WebGames：挑戰通用型網頁瀏覽AI代理

摘要

我們推出WebGames，這是一個全面的基準測試套件，旨在通過50多個互動挑戰來評估通用網頁瀏覽AI代理的能力。這些挑戰特別設計為對人類而言直觀簡單，同時系統性地測試當前AI系統在基本瀏覽器互動、高級輸入處理、認知任務、工作流程自動化及互動娛樂等方面的局限。我們的框架通過一個封閉的測試環境消除了外部依賴，確保了可重現的評估與可驗證的真實解決方案。我們評估了包括GPT-4o、Claude Computer-Use、Gemini-1.5-Pro和Qwen2-VL在內的領先視覺語言模型，並與人類表現進行對比。結果顯示出顯著的能力差距，最佳AI系統的成功率僅為43.1%，而人類表現則達到95.7%，這突顯了當前AI系統在處理人類認為直觀的常見網頁互動模式上的根本限制。該基準測試公開於webgames.convergence.ai，提供了一個輕量級的客戶端實現，便於快速評估循環。
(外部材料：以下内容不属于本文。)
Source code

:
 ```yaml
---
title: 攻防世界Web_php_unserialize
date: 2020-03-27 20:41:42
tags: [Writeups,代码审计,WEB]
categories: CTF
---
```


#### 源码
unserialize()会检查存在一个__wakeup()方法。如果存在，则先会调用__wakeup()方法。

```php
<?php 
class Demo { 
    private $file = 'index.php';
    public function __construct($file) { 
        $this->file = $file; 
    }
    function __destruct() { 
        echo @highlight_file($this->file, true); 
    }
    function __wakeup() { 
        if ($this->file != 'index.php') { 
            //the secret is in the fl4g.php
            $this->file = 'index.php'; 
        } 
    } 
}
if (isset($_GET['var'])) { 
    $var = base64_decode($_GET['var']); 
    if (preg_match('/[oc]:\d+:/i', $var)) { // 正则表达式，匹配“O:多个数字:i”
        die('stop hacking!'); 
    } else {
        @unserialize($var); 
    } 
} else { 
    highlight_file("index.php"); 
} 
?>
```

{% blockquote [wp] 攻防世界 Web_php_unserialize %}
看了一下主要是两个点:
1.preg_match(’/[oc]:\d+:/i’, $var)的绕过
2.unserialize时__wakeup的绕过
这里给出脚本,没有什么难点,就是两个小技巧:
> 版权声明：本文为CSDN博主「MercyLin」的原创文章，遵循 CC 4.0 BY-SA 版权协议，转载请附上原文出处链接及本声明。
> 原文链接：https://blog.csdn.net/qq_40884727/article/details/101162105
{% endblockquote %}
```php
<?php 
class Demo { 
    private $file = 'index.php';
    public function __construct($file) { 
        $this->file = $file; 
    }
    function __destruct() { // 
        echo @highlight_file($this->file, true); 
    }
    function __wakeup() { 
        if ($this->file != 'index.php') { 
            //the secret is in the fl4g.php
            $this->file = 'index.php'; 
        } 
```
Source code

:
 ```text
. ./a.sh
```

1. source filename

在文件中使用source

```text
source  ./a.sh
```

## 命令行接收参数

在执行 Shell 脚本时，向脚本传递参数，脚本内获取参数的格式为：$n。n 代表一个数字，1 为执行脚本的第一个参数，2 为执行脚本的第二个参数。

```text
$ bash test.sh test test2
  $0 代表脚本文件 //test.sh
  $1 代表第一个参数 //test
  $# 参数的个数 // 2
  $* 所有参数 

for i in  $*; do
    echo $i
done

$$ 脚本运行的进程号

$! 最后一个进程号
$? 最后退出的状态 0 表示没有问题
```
通過其模塊化架構和標準化的挑戰規範，WebGames為衡量更強大網頁瀏覽代理的開發進展提供了堅實的基礎。

English

We introduce WebGames, a comprehensive benchmark suite designed to evaluate general-purpose web-browsing AI agents through a collection of 50+ interactive challenges. These challenges are specifically crafted to be straightforward for humans while systematically testing the limitations of current AI systems across fundamental browser interactions, advanced input processing, cognitive tasks, workflow automation, and interactive entertainment. Our framework eliminates external dependencies through a hermetic testing environment, ensuring reproducible evaluation with verifiable ground-truth solutions. We evaluate leading vision-language models including GPT-4o, Claude Computer-Use, Gemini-1.5-Pro, and Qwen2-VL against human performance. Results reveal a substantial capability gap, with the best AI system achieving only 43.1% success rate compared to human performance of 95.7%, highlighting fundamental limitations in current AI systems' ability to handle common web interaction patterns that humans find intuitive. The benchmark is publicly available at webgames.convergence.ai, offering a lightweight, client-side implementation that facilitates rapid evaluation cycles. Through its modular architecture and standardized challenge specifications, WebGames provides a robust foundation for measuring progress in development of more capable web-browsing agents.